I really wish you would back it up with a coherent statement as to
what is wrong.

I believe, on the basis of the various print problems I see, that qa testing
on the print dialogs is either not done at all or else done minimally. Prove me wrong by pointing me to a url where the print test procedures are that
are used to test the gnumeric print functions so I can convince myself
that the feature testing is comprehensive. Try doing a print to pdf file
twice in a row without changing the output file name and see if gnumeric
crashes when you do so. IT does 100% of the time on my system.

Having said that, I concur that filing bugzilla reports is the best way to
get the bugs fixed. My problem is that I don't have time to  file (much less
learn how to file) bug reports while I am trying to work around print problems
as I attempt to meet real-time report deadlines. I would prefer to upgrade
to the most recent gnumeric and see if the print problems go away.
The question is how to do that without changing operating systems since
one of the disadvantages of using OpenBSD is that the packages are almost
always out-of-date.
gnumeric-list mailing list
gnumeric-list gnome org
I selected this message from a rather long thread to automatically include some background.

By now other postings in this thread have settled that gnumeric relies on gnomeprint for printing, so that difficulties in printing may not be symptoms of problems in gnumeric itself. It may be that something in the data is incorrectly processed in preparation for printing, but that can't be settled without an example of a worksheet that causes difficulty in printing.

I have no problems with the print dialogs, except when I hit the "print" button before making sure that I have made the correct selection of all options. The "print preview" (which worked well in release 1.0.8, which is still running on my office machine, and continues to be useful on other releases that I have used) is very useful in getting the intended result.

Working around printing problems on a spreadsheet is easy. You can use a separate area of the sheet too copy just what you want to print together with extra markup information and copy this area into an editor instead of using an export utility included in gnumeric. Although I was led to this by problems with gnomeprint, I find it useful in cases where most of the changes in what I want to print are in headers and footers. Instead of navigating the dialogs, these changes can be made in the TeX file that controls the typesetting of files that are otherwise fairly static and obtained by extracting a small selection from the workbook (they are signin sheets that I circulate in to take attendance in my classes).

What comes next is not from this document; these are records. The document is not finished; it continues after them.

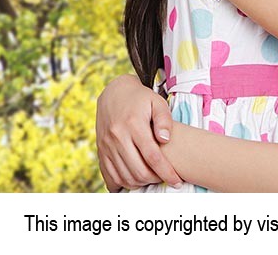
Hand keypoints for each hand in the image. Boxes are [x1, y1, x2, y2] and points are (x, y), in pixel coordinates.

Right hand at [96, 74, 181, 190]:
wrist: (114, 92)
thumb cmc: (141, 99)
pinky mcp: (100, 150)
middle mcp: (117, 136)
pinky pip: (110, 176)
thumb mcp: (157, 102)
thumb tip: (165, 139)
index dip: (166, 172)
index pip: (152, 156)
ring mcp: (107, 145)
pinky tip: (135, 181)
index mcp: (134, 124)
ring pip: (125, 177)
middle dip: (155, 179)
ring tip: (152, 177)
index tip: (177, 181)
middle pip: (138, 171)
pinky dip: (123, 184)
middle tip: (165, 177)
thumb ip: (164, 120)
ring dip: (141, 184)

I did an experiment in which I took a page of one of my gnumeric worksheets and printed to pdf using the version 1.2.x that was included in Fedora Core 3. I was able to view and print the result from Acroread with no difficulty. I did not try printing directly with the CUPS system on my system since I have not yet checked the setup of that system to see if it had a reasonable filter for printing pdf files. However, I did view the pdf file in an editor. There were no syntactical flaws: all objects made sense and were cross-referenced in a sensible manner. DOS line-endings were used throughout. This made viewing in emacs on a linux system awkward because of all the "^M" clutter, but it is robust on all systems, and the standard "binary second line" to warn file transfer programs that the file should be transferred in binary mode was present. However, there were some curious features. The page content was not compressed (most programs writing pdf usually compress pages), so I could easily see the printing instructions. A great deal of effort was spent outlining each cell of the sheet before inserting its contents, so the actual content, including line feeds and tabbing, was between 1/3 and 1/2 of the file. A lot could go wrong with things that you would never see. However, the use of the font was efficient. Compression was used for much of the font data and the font was excerpted with only the characters actually appearing in the document included, and a special encoding vector was created to list these. This is unusual and may have confused the pdf filter in your print system.

I also did not try writing to an existing pdf file. The crash that this causes on your system may be extremely system dependent, but the gnomeprint folks should be encouraged to look at it. Almost everything that I have created in pdfTeX has written to the same file many times, usually while Acroread was viewing the existing version. However, evidence suggests that Acroread was not keeping the file open while viewing it. If something was using your file, it may have reacted badly to another program trying to write the file.

Since ghostscript and one of its various viewers should be available for your platform, I repeat my suggestion that printing to PS instead of PDF is likely to be better behaved.